Private cloud infrastructure can be a good match for businesses that must meet strict industry requirements regarding data handling and privacy. It also ensures that resource-intensive applications have the computing resources needed to run as expected.

Pros Cons
Managing your software and hardware resources yourself gives you complete freedom. A private cloud architecture comes with a significant upfront cost if you purchase hosting hardware.
There are no limits over the number or type of apps that you can deploy in the private cloud. Building a private cloud infrastructure can be complex due to the number of options available.
You can protect your entire cloud environment behind a firewall that you control.
Owning your cloud architecture hardware can increase the valuation of your business and protect you from potential fluctuations in subscription prices.

Hybrid Cloud

A hybrid cloud deployment model uses public and private infrastructure elements. It’s a flexible model that allows you to leverage benefits from these two deployment models.

A hybrid environment can help cut costs if your needs and requirements vary from one process to another. Sensitive data, legacy systems, and apps that require a configuration not supported by the public cloud service provider may remain in the private portion of the architecture. Moreover, workloads that require more bandwidth and SaaS solutions can run on a public cloud server.

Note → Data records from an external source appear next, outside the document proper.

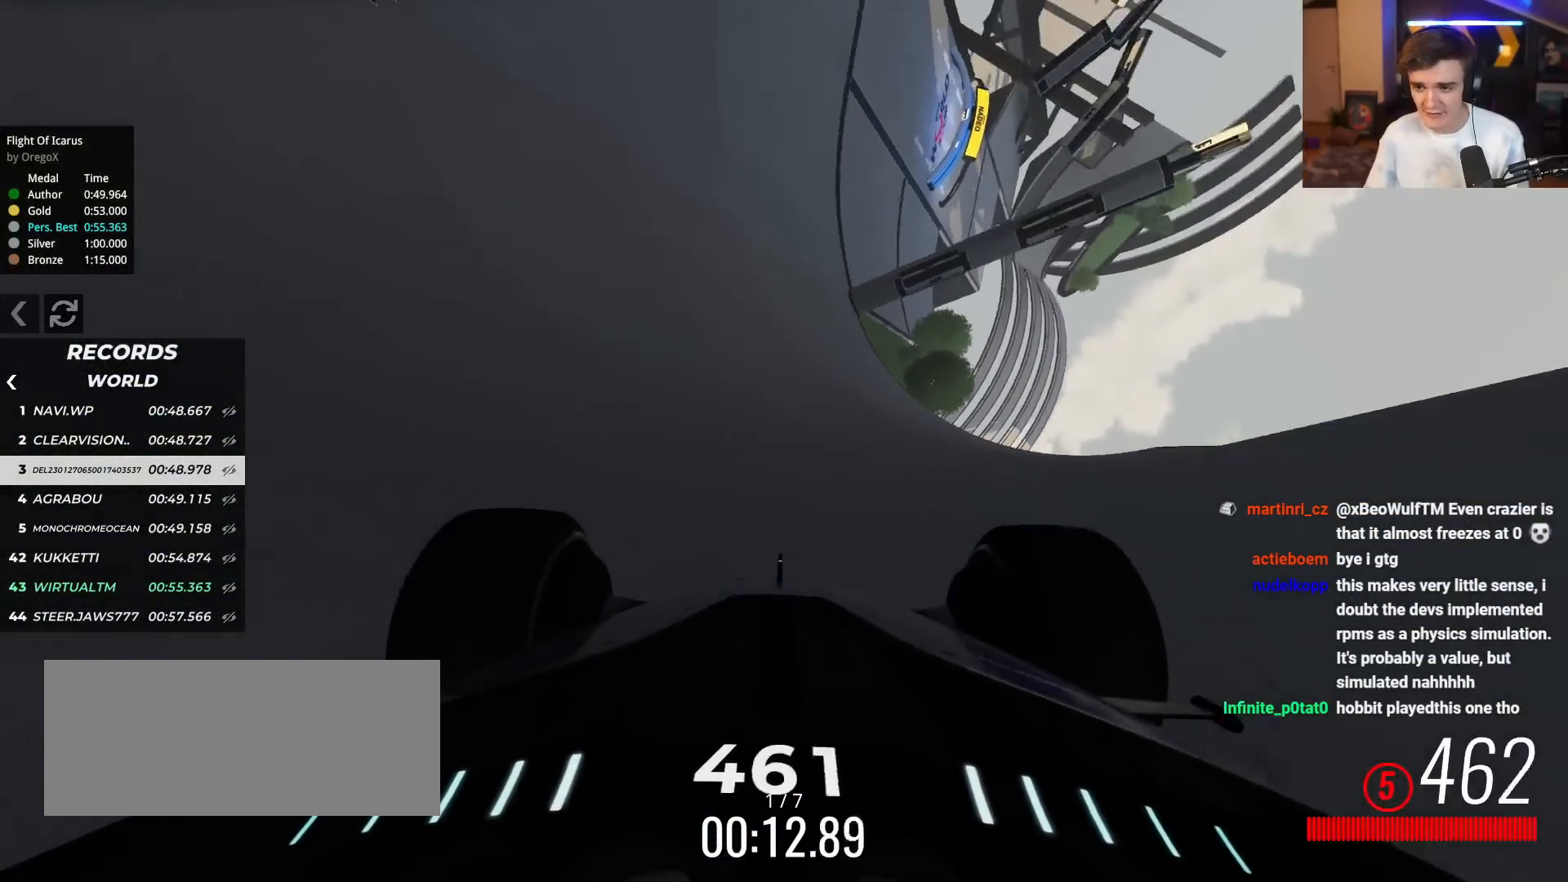
{"keys": ["left", "up"], "events": [[84, "left", "down"]]}
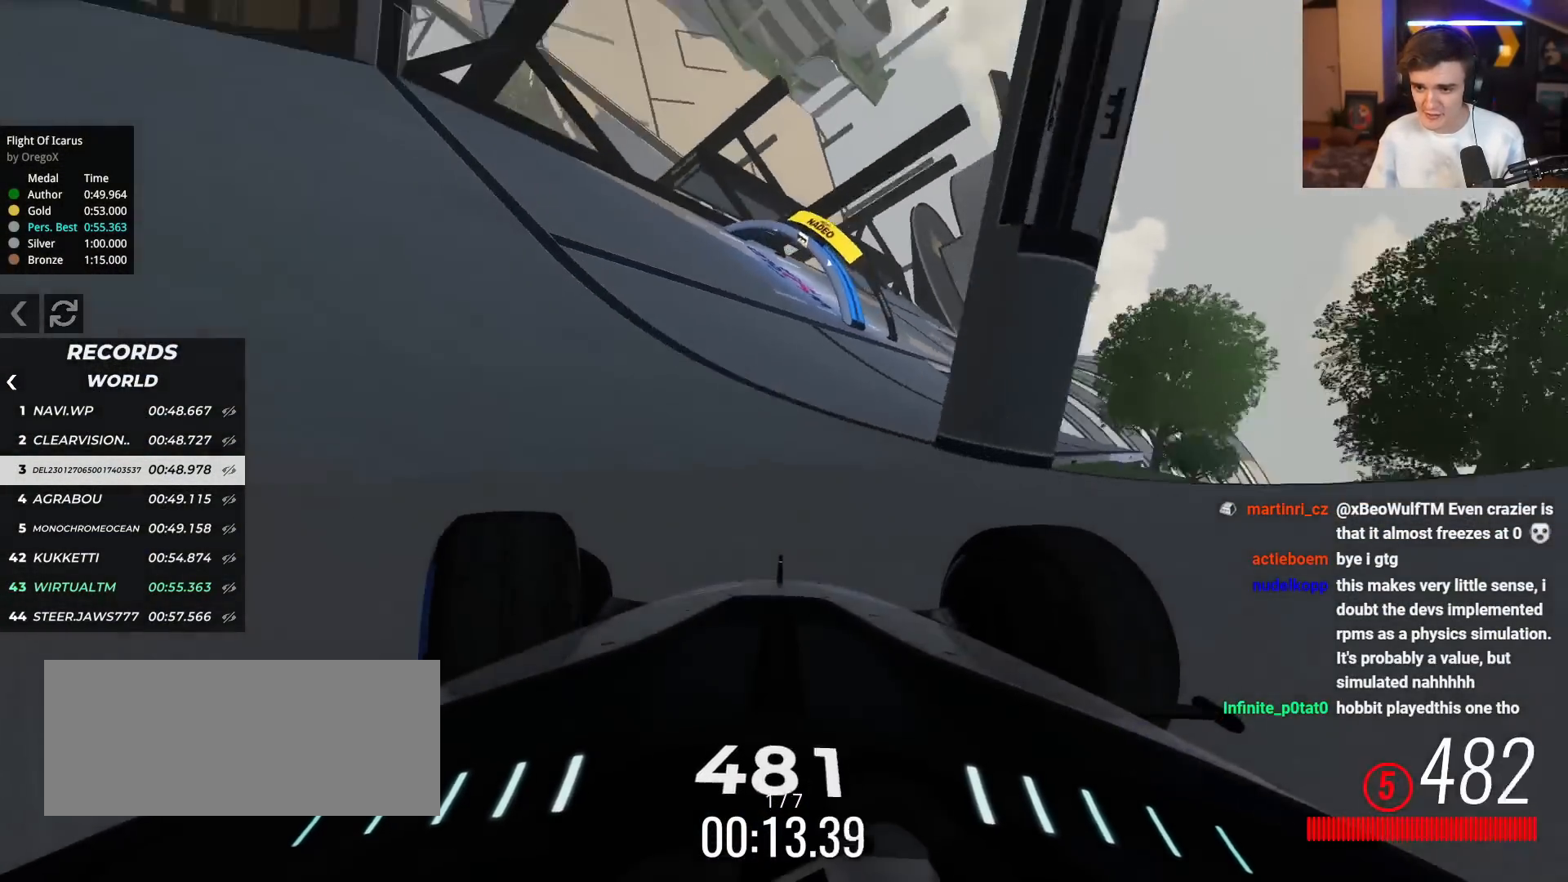
{"keys": ["right", "up"], "events": [[100, "left", "up"], [150, "right", "down"]]}
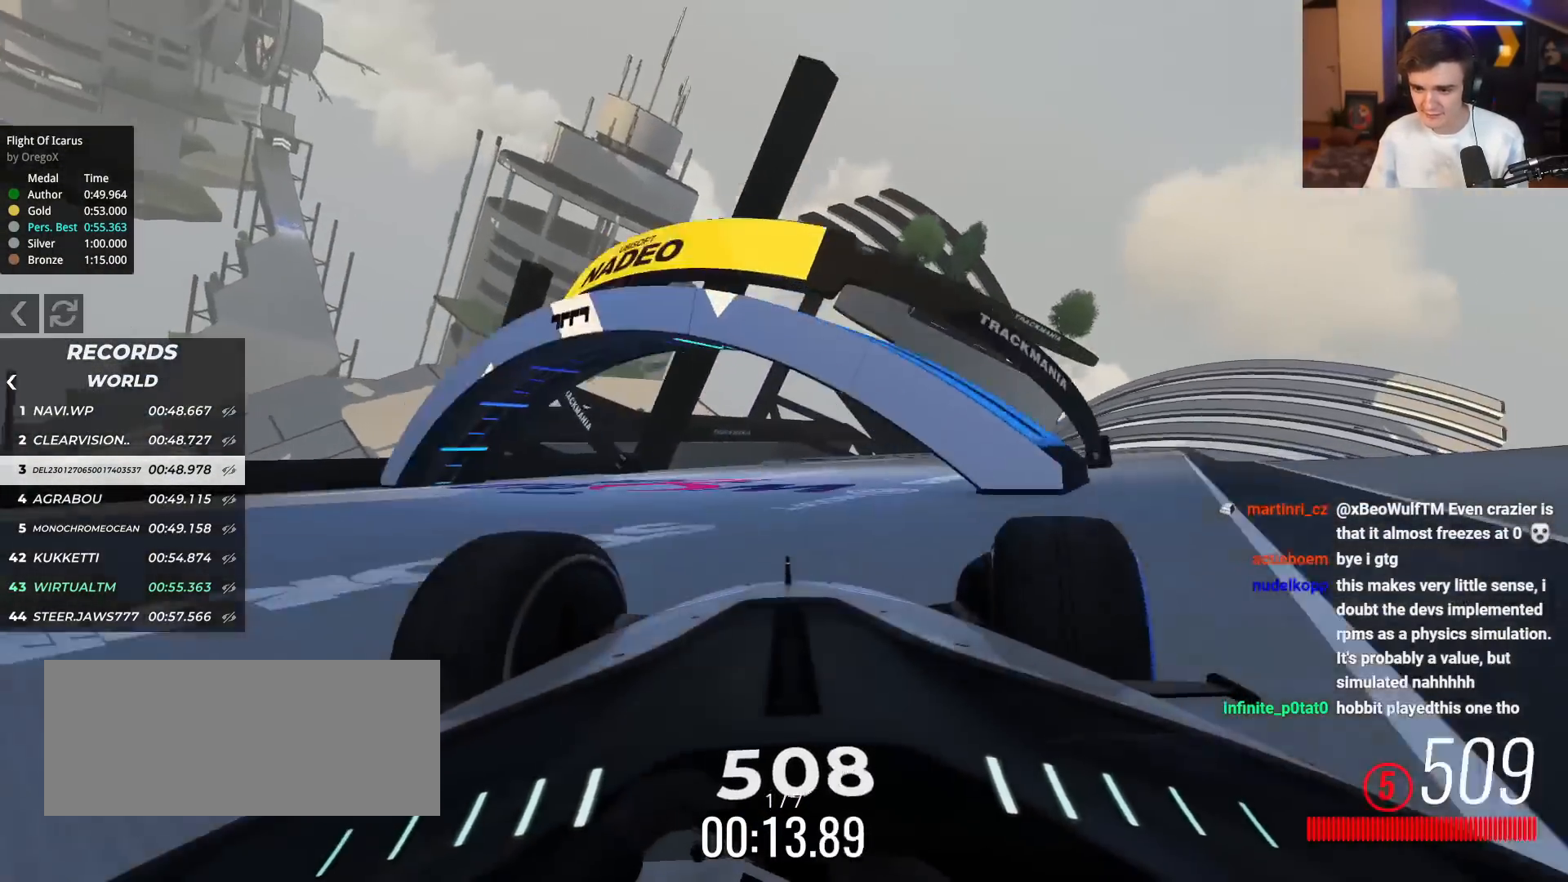
{"keys": ["up"], "events": [[17, "right", "up"], [67, "right", "down"], [251, "right", "up"], [351, "right", "down"], [451, "right", "up"]]}
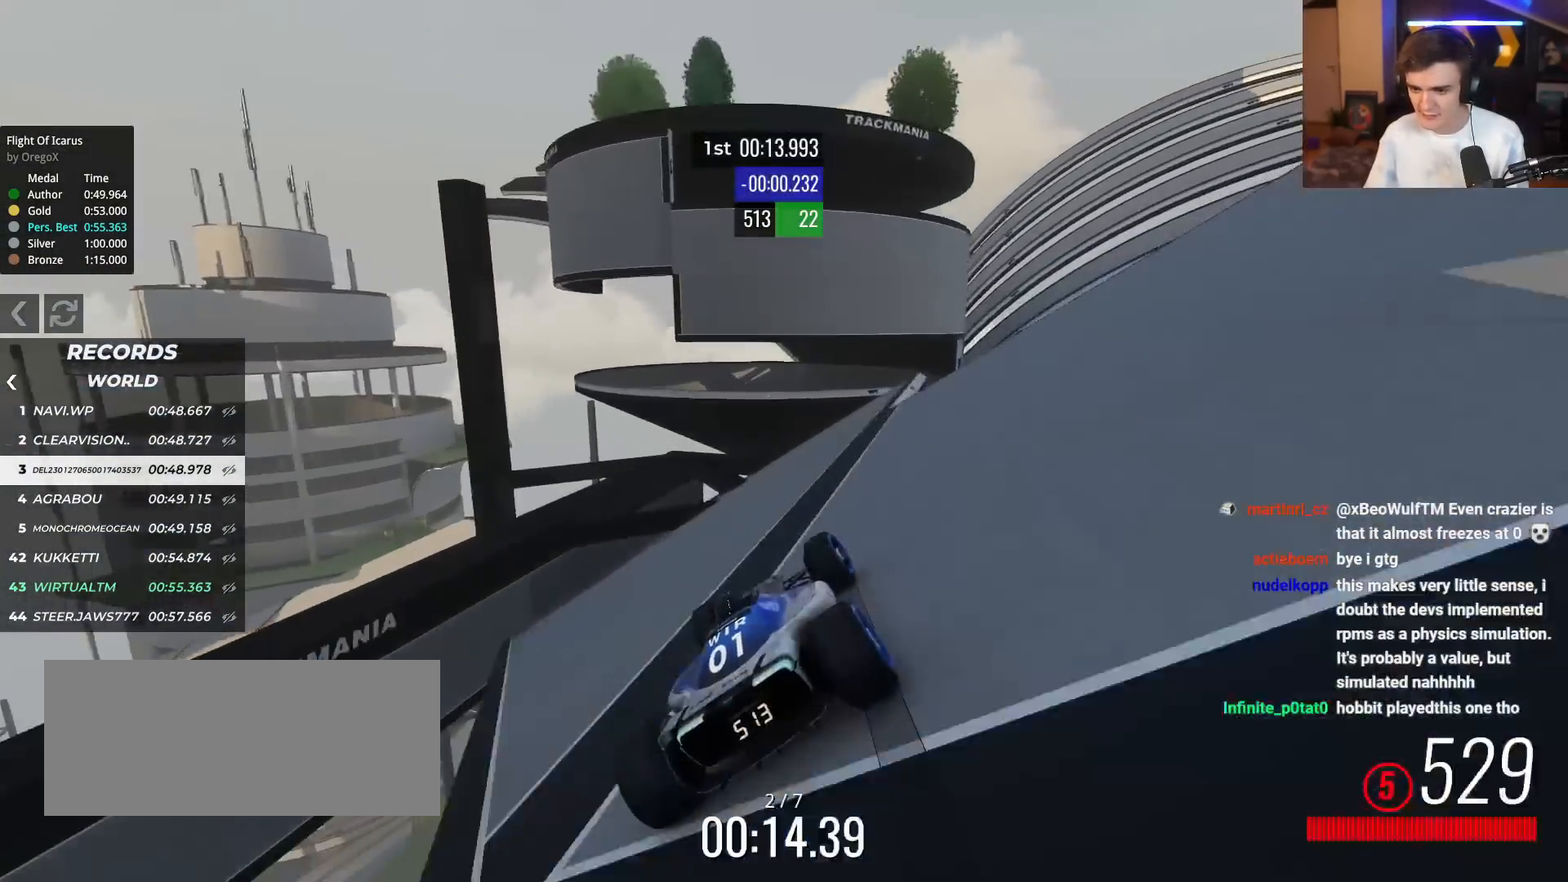
{"keys": ["up"], "events": [[33, "right", "down"], [133, "right", "up"], [267, "right", "down"], [317, "right", "up"]]}
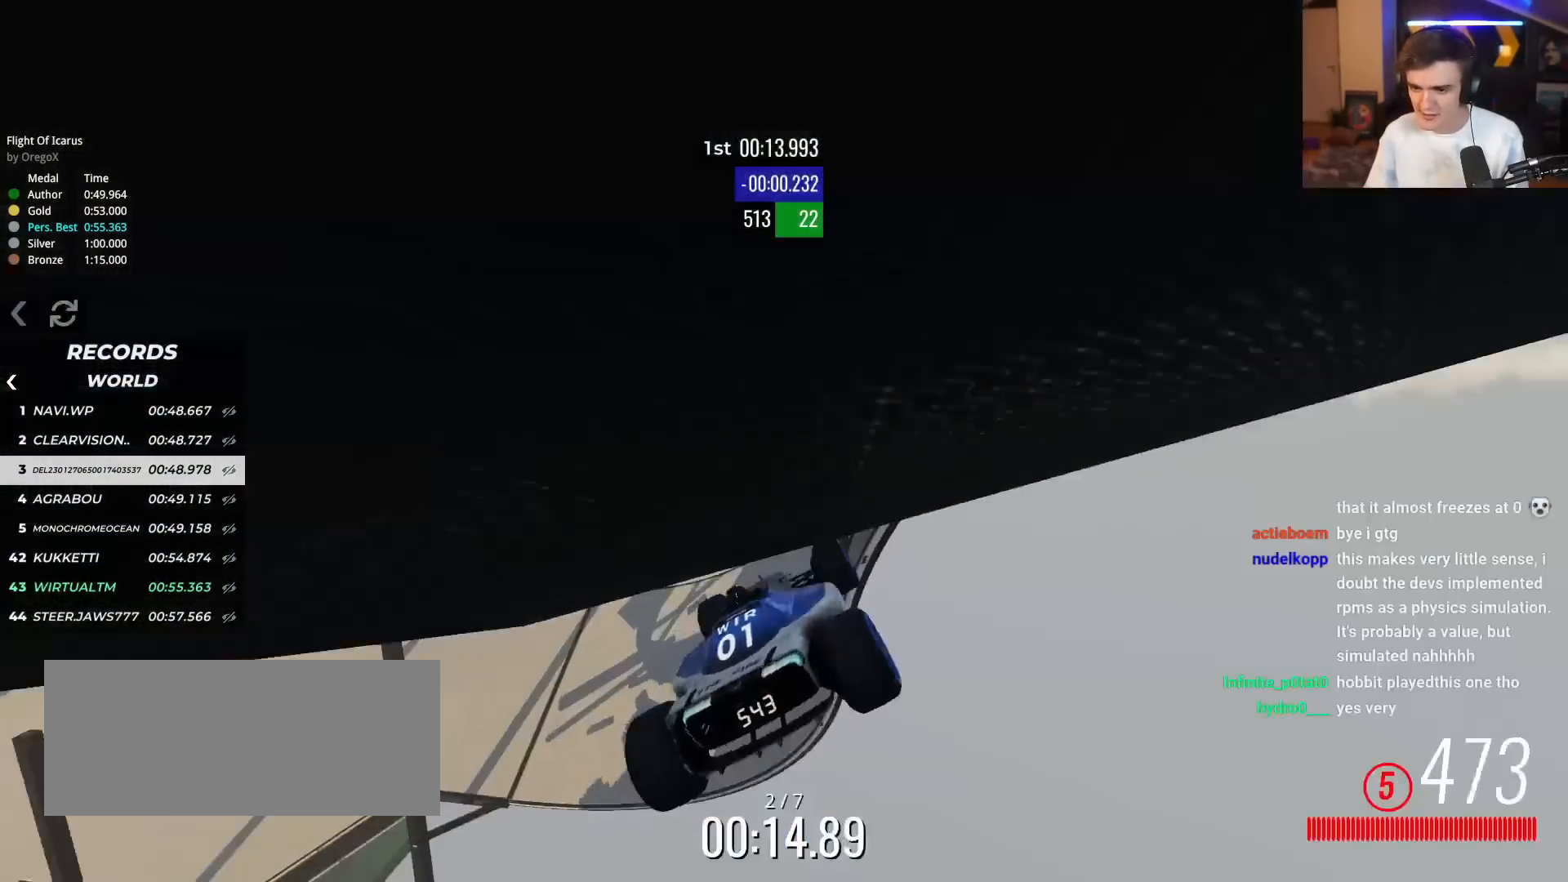
{"keys": ["up"], "events": []}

The public and private elements of the infrastructure can communicate with each other, and exchange data as needed.

Nowadays, more and more businesses are using hybrid cloud infrastructure. Many of these businesses rely on third-party providers for applications that don’t require advanced security measures or a specific environment.

Pros Cons
It can facilitate the transition from a public to a private cloud or the other way around. Hybrid infrastructures can become complex and challenging to manage if you have too many elements.
It lowers your deployment time and allows you to leverage public resources to add new capabilities to your IT infrastructure. Managing the private portion of your architecture can be expensive.
A scalable hybrid cloud gives you access to more public resources as needed.
You don’t have to compromise your security or regulatory requirements.

Community Cloud

The community cloud model is relatively recent. This deployment model is similar to the public cloud but solves issues linked to implementing a one-size-fits-all model.

The cloud provider creates an environment that meets your unique needs by adjusting the server configuration, implementing cybersecurity solutions, or following specific data storage requirements.

Community Cloud

As community cloud continues to grow in popularity, finding a solution that matches your needs will become easier. Businesses in industries like finance, insurance, healthcare, or the legal field can already choose from a wide range of community cloud solutions.

Pros Cons
This cloud platform gives you more visibility and control over your cloud environment. Community cloud is relatively recent, and not all providers offer this model.
The community cloud is compatible with a hybrid architecture if you want to retain some elements of a private cloud model. Its price is higher compared to a traditional public cloud solution.
You can reduce costs by outsourcing compliance to your cloud provider.
Your cloud provider will cater to your industry’s unique needs and requirements.


These four cloud deployment models match different needs and requirements:

  • There are four main types of cloud computing are: 1. Public cloud, 2. private cloud, 3. Hybrid cloud, and 4. community cloud
  • Public cloud infrastructure is ideal if reducing costs is a priority. It remains the most scalable and flexible solution.
  • Private model makes more sense for businesses with specific security or configuration requirements. This solution costs more, but it gives you more control over your IT infrastructure.
  • You can leverage the benefits of the public and private cloud by investing in a hybrid model that lets you run some workloads on a public infrastructure while storing your data in a private environment.
  • A community cloud platform can be a good fit if your industry has specific regulatory requirements.